When executing the following DTrace script: sudo dtrace -n 'syscall:::entry /execname == "Xorg"/ {@[ustack()] = count();}' and pressing ^C, the Xserver freezes. The machine (a laptop) is unresponsive. So I ssh'd into the laptop (from a different laptop), and did: pgrep dtrace Sure enough the dtrace exec was still alive, but not doing anything (that I can tell). Firefox still did IO and stuff, but Xorg didn't have _any_ activity (according to top). So I did a `kill -9 $(my-dtrace-pid)` This caused Xorg to restart. Bottom line: running that simple (and common) DTrace script froze Xorg. I don't mean to be inflammatory but, this should _never_ happen, especially not in production --- which means that the FreeBSD DTrace implementation is violating DTrace's original design constraints. This is a critical error, and shows that FreeBSD's DTrace may not be suitable for production use, yet. So far I've only been able to replicate this on Xorg. It may be of importance that I did `make buildworld` and `make installworld` with the following options: CFLAGS+=-fno-omit-frame-pointer STRIP= WITH_CTF=1 In other words I made all of my installed packages dtrace-friendly. How-To-Repeat: When running Xorg (not stripped, no frame-pointer optimization, and with CTF) run: sudo dtrace -n 'syscall:::entry /execname == "Xorg"/ {@[ustack] = count();}' resize windows, click around, etc. go back to terminal and hit ^C.
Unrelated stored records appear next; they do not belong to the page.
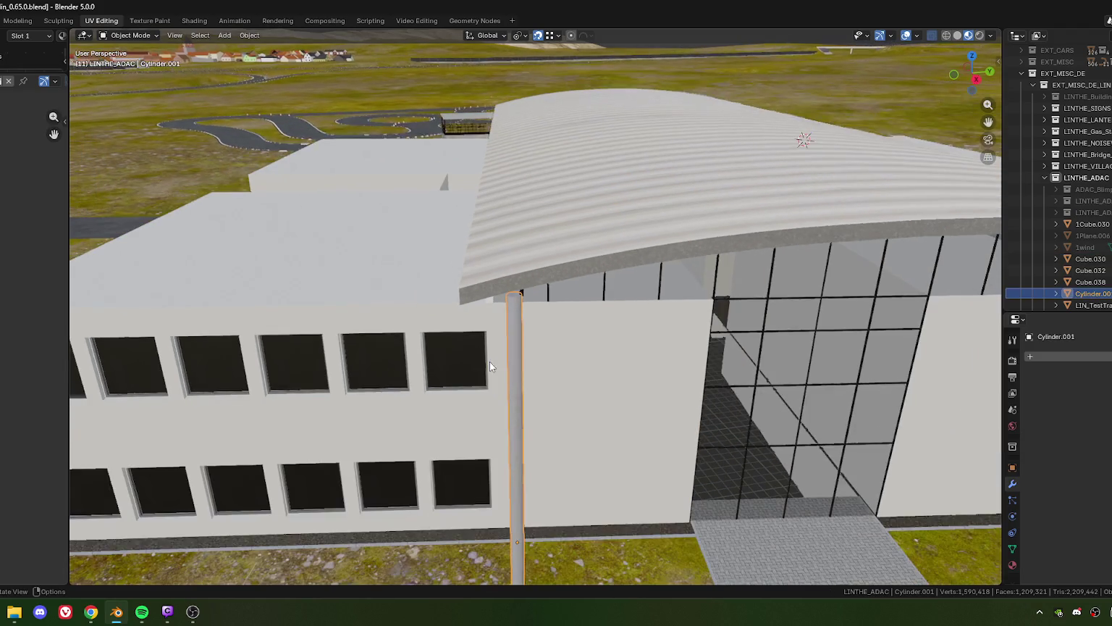
pyautogui.moveTo(463, 315); pyautogui.dragTo(469, 349)
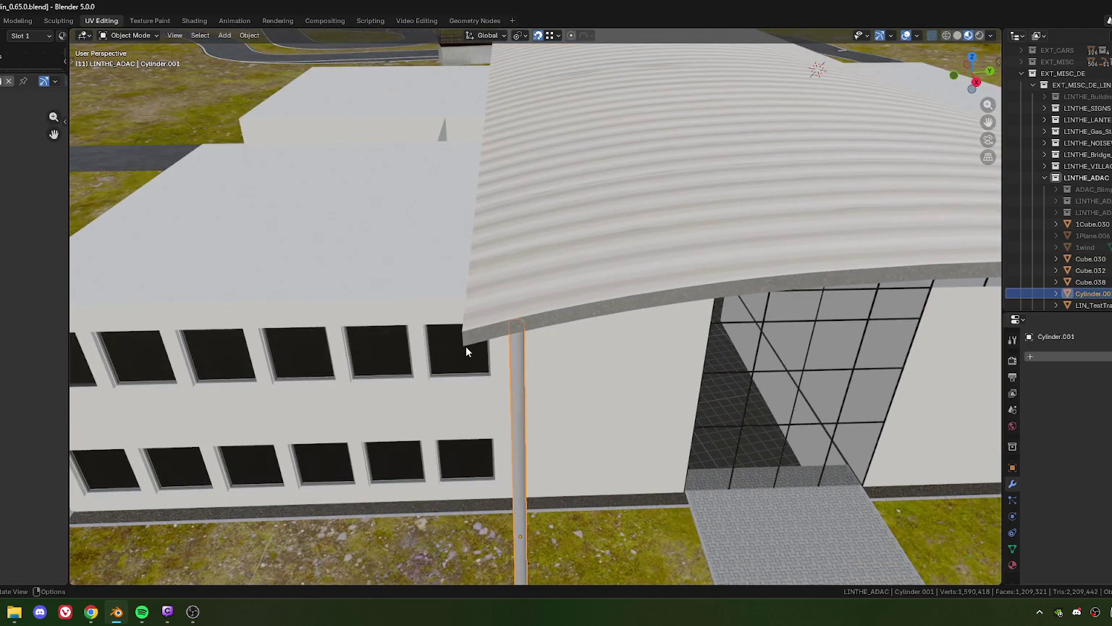
# - Move the pillar exactly 0.8 m along X so it stands beneath the roof corner
pyautogui.press('g')
pyautogui.press('x')
pyautogui.press('x')
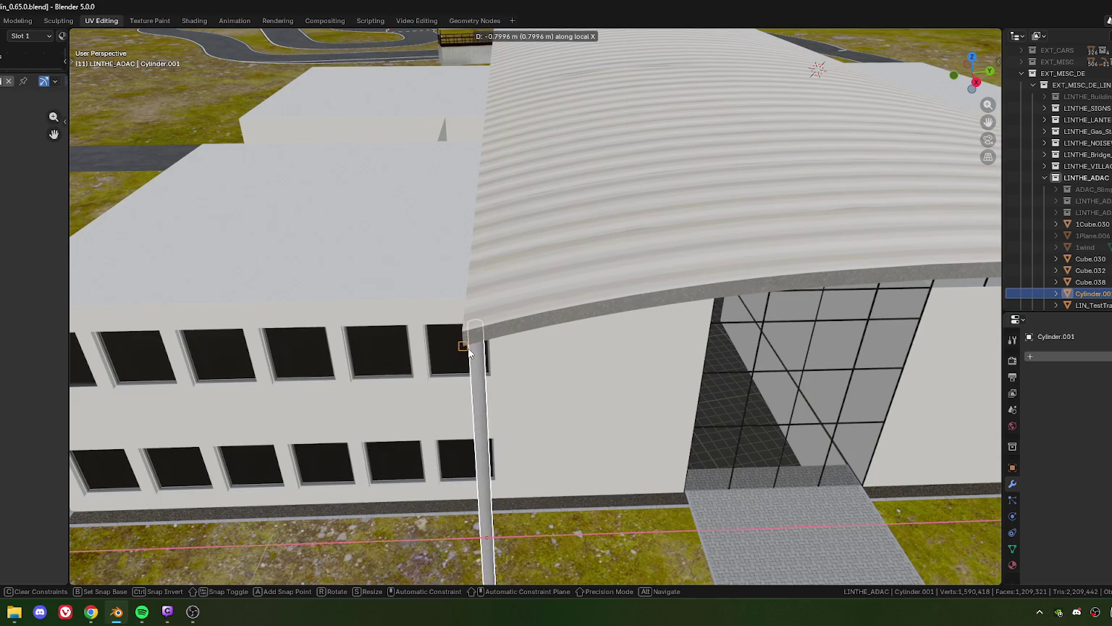
pyautogui.click(469, 352)
pyautogui.press('g')
pyautogui.press('x')
pyautogui.press('x')
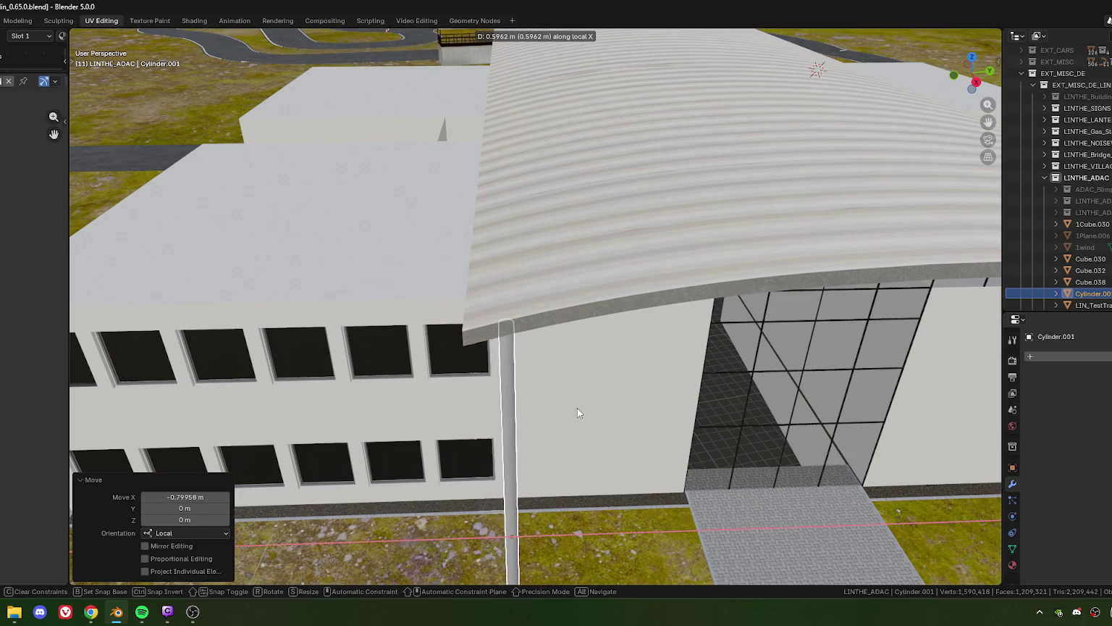
pyautogui.click(577, 413)
pyautogui.click(162, 497)
pyautogui.write('0.6')
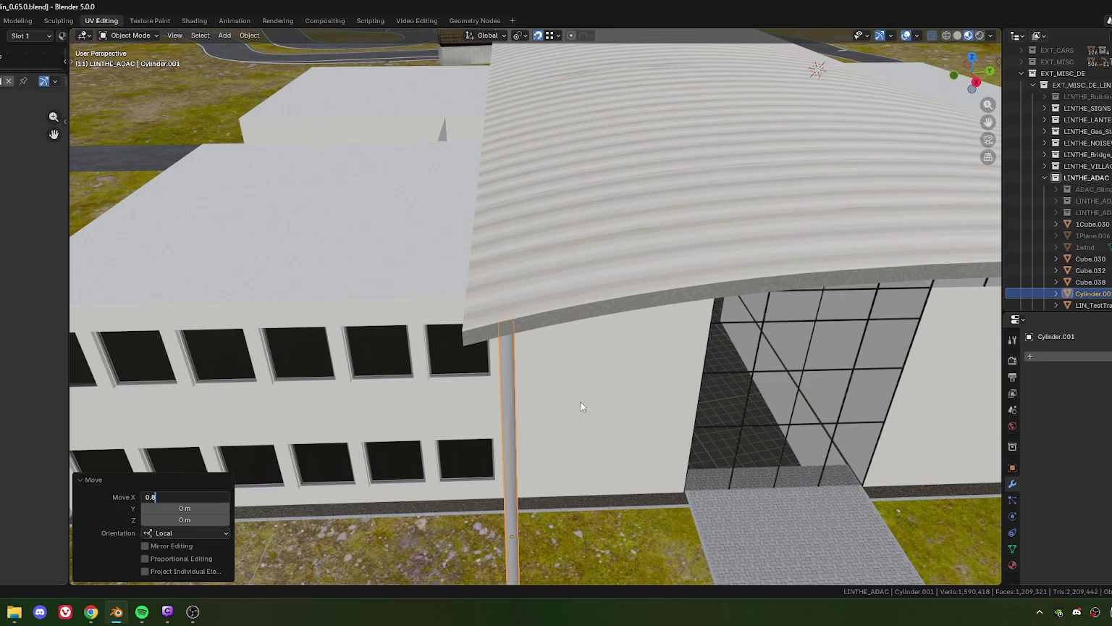
pyautogui.press('Return')
pyautogui.moveTo(544, 403); pyautogui.dragTo(521, 315)
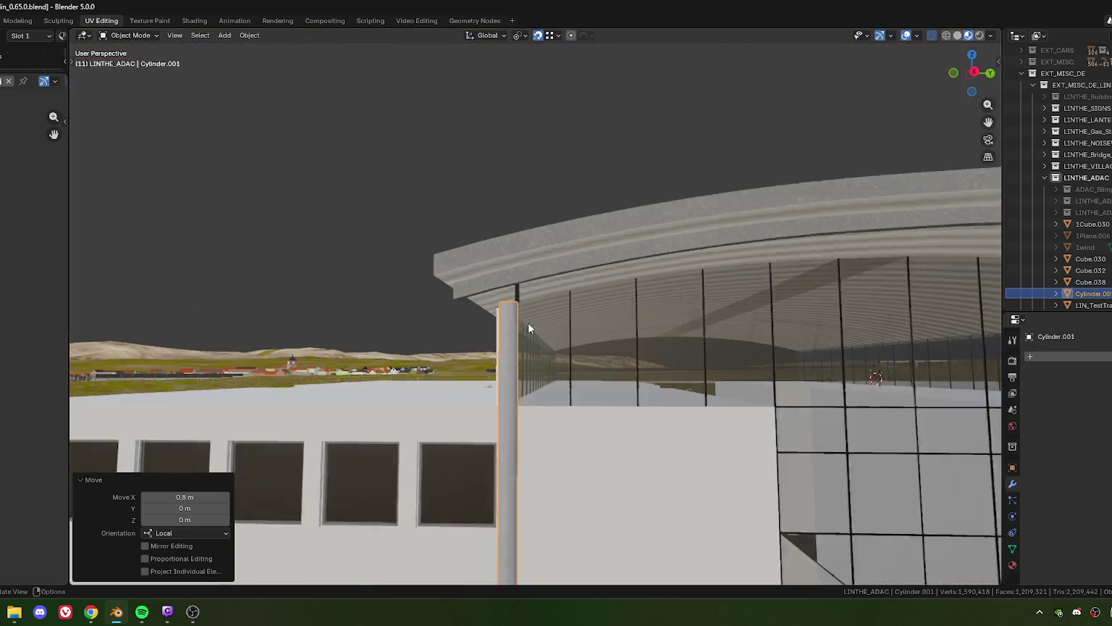
pyautogui.click(525, 326)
now that's a can of worms ! i'm poor at BSD, not a maintainer i use other mostly, but let me make some suggestions: DTrace, also known as Dynamic Tracing, was developed by Sun as a tool for locating performance bottlenecks in production and pre-production systems. It is not, in any way, a debugging tool, but a tool for real time system analysis to locate performance and other issues. #0 this tells me it is meant for regression testing / engineering not normal users #1 if it's for Sun they used a nice BUS, not same - maybe on their bus there was no bus error #2 did you try running X.org using frame buffer driver ? #3 i'm sure you know signaling buses and interrupts can be touchy #4 keeping video card in right mode / failing to be in right state can be touchy i'm thinking DTrace uses debug abilities of hardware, not just kernel commands, to peek. that's important because if one emulated it would one do so in parallel or in spinlock ? what was #2? well if X runs as root for access to video card. if there are permission problems or any problem or if video card doesn't respond it takes system down. like breaking a vacuum tube you might say, which runnign as "normal user" protects against. but ah there are ways to fool X to do the wrong thing after it logs in as user because !due to crap quality video cards! it still must be root in some cases next we have to drag the cat in and ask which hw your running :) good luck , John
Responsible Changed From-To: freebsd-bugs->markj I'll take this.